Two Years After Deadly Blaze, Basic Steps Towards Safer Housing Incomplete

Street art in Ladbroke Grove, West London, commemorating the victims of Grenfell Tower fire, December 2017. © Benjamin Ward/Human Rights Watch

On June 14, 2017, west London awoke to a disaster. The acrid smell of smoke and incessant sirens signalled something was deeply wrong.

The fire at Grenfell Tower in north Kensington took 72 lives and left 70 more injured, hundreds homeless, and a community in shock and grief.

Two years later, the sense that something is wrong remains.

Yes, a public inquiry has been set up to look at what led to the deaths and what lessons can be drawn for the future. Yet the inquiry has been beset by delays and a report setting out the conclusion of its first stage has yet to be published.

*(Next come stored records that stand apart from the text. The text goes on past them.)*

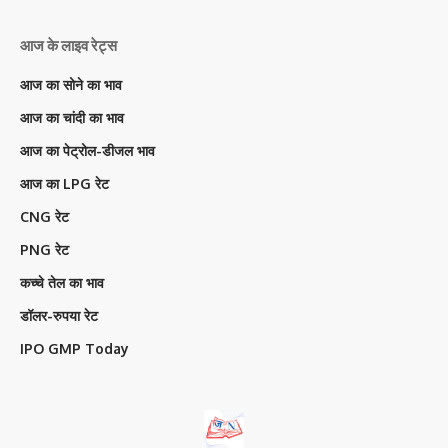
आज के लाइव रेट्स
आज का सोने का भाव
आज का चांदी का भाव
आज का पेट्रोल-डीजल भाव
आज का LPG रेट
CNG रेट
PNG रेट
कच्चे तेल का भाव
डॉलर-रुपया रेट
IPO GMP Today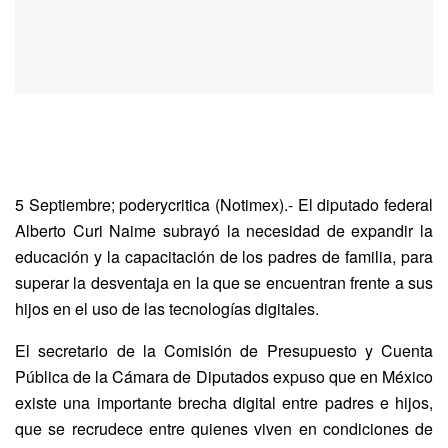
5 Septiembre; poderycritica (Notimex).- El diputado federal
Alberto Curi Naime subrayó la necesidad de expandir la
educación y la capacitación de los padres de familia, para
superar la desventaja en la que se encuentran frente a sus
hijos en el uso de las tecnologías digitales.
El secretario de la Comisión de Presupuesto y Cuenta
Pública de la Cámara de Diputados expuso que en México
existe una importante brecha digital entre padres e hijos,
que se recrudece entre quienes viven en condiciones de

Yes, the government has agreed to fund the removal of the kind of flammable cladding that covered Grenfell Tower from other tall buildings. But as Grenfell United, a community group, highlighted this week, two years on some hi-rise buildings still have such cladding or lack basic safety measures like sprinklers.

Yes, the government commissioned a fire safety report in 2017 that called for systemic change to fire regulations that were not “fit for purpose.” Yet more than a year after its publication, the government is still “consulting” on possible changes.

Yes, the Metropolitan Police is pursuing criminal investigations into possible manslaughter charges relating to the fire, and have interviewed 13 possible suspects. But no individual or organisation has yet faced a single criminal charge for what took place and police say it may be another two years before any charges are brought.

Prime Minister Theresa May made a promise to the survivors and the families of the victims that she would not let them down.

More importantly, the UK government has a duty under human rights law to protect people’s lives, including by making sure housing is safe to live in. Earlier this year, a national human rights institution concluded that the authorities’ failure to make Grenfell safe before the fire fell foul of that duty.

Two years on, it is evident that those who died and those who survived that dreadful night still lack the thing they need the most: justice.